» **Work item**
When you reach the line that contains "Drive ne suffit" in the data below, start reproducing lines exactly, and stop after the line that contains "International MMA project – MAXMIX".

Dataset records:
◆ ◆ ◆ ◆
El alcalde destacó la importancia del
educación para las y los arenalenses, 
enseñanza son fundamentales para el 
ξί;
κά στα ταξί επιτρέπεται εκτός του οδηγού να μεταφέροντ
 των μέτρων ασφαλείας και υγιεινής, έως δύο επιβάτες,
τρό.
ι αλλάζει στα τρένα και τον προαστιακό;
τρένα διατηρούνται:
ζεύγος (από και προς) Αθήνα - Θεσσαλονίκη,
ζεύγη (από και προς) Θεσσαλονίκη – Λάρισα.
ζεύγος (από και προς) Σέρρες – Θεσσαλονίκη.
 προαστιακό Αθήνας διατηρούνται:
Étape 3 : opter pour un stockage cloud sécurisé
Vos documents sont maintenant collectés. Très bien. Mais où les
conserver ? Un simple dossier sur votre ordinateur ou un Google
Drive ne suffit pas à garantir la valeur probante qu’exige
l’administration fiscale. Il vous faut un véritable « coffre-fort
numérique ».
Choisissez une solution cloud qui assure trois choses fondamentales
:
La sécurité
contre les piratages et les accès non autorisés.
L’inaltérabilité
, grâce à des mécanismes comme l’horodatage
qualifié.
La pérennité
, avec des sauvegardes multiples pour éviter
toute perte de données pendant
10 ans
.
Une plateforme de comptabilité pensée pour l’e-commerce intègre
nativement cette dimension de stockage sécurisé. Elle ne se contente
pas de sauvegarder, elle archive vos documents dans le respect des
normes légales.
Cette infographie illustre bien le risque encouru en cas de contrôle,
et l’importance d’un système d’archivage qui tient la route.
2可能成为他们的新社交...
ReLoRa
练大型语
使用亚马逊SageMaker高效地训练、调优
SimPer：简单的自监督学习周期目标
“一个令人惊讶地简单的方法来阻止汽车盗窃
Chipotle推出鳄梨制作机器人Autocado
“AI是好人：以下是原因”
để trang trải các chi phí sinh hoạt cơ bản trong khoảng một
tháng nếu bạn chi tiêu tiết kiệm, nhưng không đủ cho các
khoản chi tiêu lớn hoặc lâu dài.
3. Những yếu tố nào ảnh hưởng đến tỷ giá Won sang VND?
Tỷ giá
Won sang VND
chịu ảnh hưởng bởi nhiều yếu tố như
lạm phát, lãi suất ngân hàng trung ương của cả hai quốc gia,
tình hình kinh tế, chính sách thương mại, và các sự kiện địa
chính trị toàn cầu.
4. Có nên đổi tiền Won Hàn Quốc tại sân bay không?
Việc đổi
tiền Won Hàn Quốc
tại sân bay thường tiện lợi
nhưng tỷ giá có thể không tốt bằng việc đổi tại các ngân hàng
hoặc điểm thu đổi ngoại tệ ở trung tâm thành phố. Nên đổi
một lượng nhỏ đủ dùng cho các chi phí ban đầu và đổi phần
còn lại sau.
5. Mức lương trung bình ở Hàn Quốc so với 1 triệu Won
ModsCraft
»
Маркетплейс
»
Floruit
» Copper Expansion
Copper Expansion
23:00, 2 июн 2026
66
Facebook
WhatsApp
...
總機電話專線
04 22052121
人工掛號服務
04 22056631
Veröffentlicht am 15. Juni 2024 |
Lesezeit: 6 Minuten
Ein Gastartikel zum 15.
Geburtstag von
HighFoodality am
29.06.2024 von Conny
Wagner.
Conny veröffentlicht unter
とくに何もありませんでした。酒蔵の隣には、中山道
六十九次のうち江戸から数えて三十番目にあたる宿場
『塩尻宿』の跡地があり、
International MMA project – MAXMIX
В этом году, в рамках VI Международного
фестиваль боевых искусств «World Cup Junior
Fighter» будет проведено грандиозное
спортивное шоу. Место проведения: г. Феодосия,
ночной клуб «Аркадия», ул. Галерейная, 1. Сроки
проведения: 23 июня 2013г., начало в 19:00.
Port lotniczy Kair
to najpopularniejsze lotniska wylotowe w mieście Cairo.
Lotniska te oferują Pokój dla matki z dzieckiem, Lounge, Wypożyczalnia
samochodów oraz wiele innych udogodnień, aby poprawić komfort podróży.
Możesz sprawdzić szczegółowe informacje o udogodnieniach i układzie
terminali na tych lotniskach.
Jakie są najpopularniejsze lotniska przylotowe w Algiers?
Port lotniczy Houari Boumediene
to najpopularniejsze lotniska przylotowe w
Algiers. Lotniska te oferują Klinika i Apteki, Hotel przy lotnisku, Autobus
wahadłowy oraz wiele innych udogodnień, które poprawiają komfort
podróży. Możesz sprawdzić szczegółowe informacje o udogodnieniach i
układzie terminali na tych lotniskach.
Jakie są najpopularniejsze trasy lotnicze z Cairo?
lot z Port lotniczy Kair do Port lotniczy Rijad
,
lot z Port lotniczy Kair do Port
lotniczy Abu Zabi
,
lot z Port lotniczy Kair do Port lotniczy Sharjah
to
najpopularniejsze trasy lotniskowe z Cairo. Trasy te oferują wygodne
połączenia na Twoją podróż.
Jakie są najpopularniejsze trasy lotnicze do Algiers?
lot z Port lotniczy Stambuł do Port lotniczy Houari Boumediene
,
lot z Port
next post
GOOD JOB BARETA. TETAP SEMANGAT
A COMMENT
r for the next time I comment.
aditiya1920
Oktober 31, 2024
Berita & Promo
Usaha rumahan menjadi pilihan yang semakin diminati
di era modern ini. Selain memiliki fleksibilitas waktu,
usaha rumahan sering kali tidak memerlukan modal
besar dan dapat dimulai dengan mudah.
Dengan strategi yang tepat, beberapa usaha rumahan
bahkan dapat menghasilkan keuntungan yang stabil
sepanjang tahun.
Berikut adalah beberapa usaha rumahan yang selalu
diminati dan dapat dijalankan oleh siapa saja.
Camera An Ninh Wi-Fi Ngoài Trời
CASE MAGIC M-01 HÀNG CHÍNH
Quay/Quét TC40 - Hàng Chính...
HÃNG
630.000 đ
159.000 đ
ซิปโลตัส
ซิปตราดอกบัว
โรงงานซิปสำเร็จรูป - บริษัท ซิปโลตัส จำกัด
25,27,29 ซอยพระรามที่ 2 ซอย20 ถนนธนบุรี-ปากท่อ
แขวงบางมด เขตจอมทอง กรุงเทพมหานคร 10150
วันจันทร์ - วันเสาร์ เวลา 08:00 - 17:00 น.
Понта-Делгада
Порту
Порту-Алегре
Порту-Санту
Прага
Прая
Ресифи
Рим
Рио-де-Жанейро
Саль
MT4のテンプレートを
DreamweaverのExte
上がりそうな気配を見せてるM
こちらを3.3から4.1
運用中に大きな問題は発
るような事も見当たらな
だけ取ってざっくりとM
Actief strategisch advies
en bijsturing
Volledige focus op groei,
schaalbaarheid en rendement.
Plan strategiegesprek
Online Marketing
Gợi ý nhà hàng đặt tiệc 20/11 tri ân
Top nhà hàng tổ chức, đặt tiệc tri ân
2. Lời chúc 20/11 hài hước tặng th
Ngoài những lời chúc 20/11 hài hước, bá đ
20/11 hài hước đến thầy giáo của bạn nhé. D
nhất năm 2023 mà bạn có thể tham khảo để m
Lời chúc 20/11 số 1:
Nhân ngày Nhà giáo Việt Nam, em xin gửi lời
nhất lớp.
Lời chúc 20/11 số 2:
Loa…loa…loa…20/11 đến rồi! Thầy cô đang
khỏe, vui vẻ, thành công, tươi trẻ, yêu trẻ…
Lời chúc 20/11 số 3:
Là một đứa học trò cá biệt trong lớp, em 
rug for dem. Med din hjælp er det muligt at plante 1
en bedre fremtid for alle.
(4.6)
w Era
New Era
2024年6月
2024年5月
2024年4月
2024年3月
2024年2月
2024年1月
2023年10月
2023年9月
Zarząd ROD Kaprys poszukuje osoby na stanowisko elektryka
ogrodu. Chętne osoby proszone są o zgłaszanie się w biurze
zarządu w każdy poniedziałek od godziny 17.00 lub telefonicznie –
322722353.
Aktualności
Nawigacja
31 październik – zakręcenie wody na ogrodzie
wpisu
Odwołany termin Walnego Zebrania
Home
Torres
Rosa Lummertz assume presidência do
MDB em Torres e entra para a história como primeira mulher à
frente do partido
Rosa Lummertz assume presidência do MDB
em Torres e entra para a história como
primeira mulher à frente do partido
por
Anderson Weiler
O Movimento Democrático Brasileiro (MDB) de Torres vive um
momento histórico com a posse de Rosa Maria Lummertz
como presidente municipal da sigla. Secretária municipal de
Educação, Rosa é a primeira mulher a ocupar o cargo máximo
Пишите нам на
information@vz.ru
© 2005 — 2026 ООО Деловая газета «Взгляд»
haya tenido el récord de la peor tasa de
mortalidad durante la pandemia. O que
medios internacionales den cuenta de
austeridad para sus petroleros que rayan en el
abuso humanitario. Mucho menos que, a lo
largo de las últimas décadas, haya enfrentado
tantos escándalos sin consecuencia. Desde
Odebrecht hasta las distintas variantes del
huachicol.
◆ ◆ ◆ ◆
» **Exercise output**
Drive ne suffit pas à garantir la valeur probante qu’exige
l’administration fiscale. Il vous faut un véritable « coffre-fort
numérique ».
Choisissez une solution cloud qui assure trois choses fondamentales
:
La sécurité
contre les piratages et les accès non autorisés.
L’inaltérabilité
, grâce à des mécanismes comme l’horodatage
qualifié.
La pérennité
, avec des sauvegardes multiples pour éviter
toute perte de données pendant
10 ans
.
Une plateforme de comptabilité pensée pour l’e-commerce intègre
nativement cette dimension de stockage sécurisé. Elle ne se contente
pas de sauvegarder, elle archive vos documents dans le respect des
normes légales.
Cette infographie illustre bien le risque encouru en cas de contrôle,
et l’importance d’un système d’archivage qui tient la route.
2可能成为他们的新社交...
ReLoRa
练大型语
使用亚马逊SageMaker高效地训练、调优
SimPer：简单的自监督学习周期目标
“一个令人惊讶地简单的方法来阻止汽车盗窃
Chipotle推出鳄梨制作机器人Autocado
“AI是好人：以下是原因”
để trang trải các chi phí sinh hoạt cơ bản trong khoảng một
tháng nếu bạn chi tiêu tiết kiệm, nhưng không đủ cho các
khoản chi tiêu lớn hoặc lâu dài.
3. Những yếu tố nào ảnh hưởng đến tỷ giá Won sang VND?
Tỷ giá
Won sang VND
chịu ảnh hưởng bởi nhiều yếu tố như
lạm phát, lãi suất ngân hàng trung ương của cả hai quốc gia,
tình hình kinh tế, chính sách thương mại, và các sự kiện địa
chính trị toàn cầu.
4. Có nên đổi tiền Won Hàn Quốc tại sân bay không?
Việc đổi
tiền Won Hàn Quốc
tại sân bay thường tiện lợi
nhưng tỷ giá có thể không tốt bằng việc đổi tại các ngân hàng
hoặc điểm thu đổi ngoại tệ ở trung tâm thành phố. Nên đổi
một lượng nhỏ đủ dùng cho các chi phí ban đầu và đổi phần
còn lại sau.
5. Mức lương trung bình ở Hàn Quốc so với 1 triệu Won
ModsCraft
»
Маркетплейс
»
Floruit
» Copper Expansion
Copper Expansion
23:00, 2 июн 2026
66
Facebook
WhatsApp
...
總機電話專線
04 22052121
人工掛號服務
04 22056631
Veröffentlicht am 15. Juni 2024 |
Lesezeit: 6 Minuten
Ein Gastartikel zum 15.
Geburtstag von
HighFoodality am
29.06.2024 von Conny
Wagner.
Conny veröffentlicht unter
とくに何もありませんでした。酒蔵の隣には、中山道
六十九次のうち江戸から数えて三十番目にあたる宿場
『塩尻宿』の跡地があり、
International MMA project – MAXMIX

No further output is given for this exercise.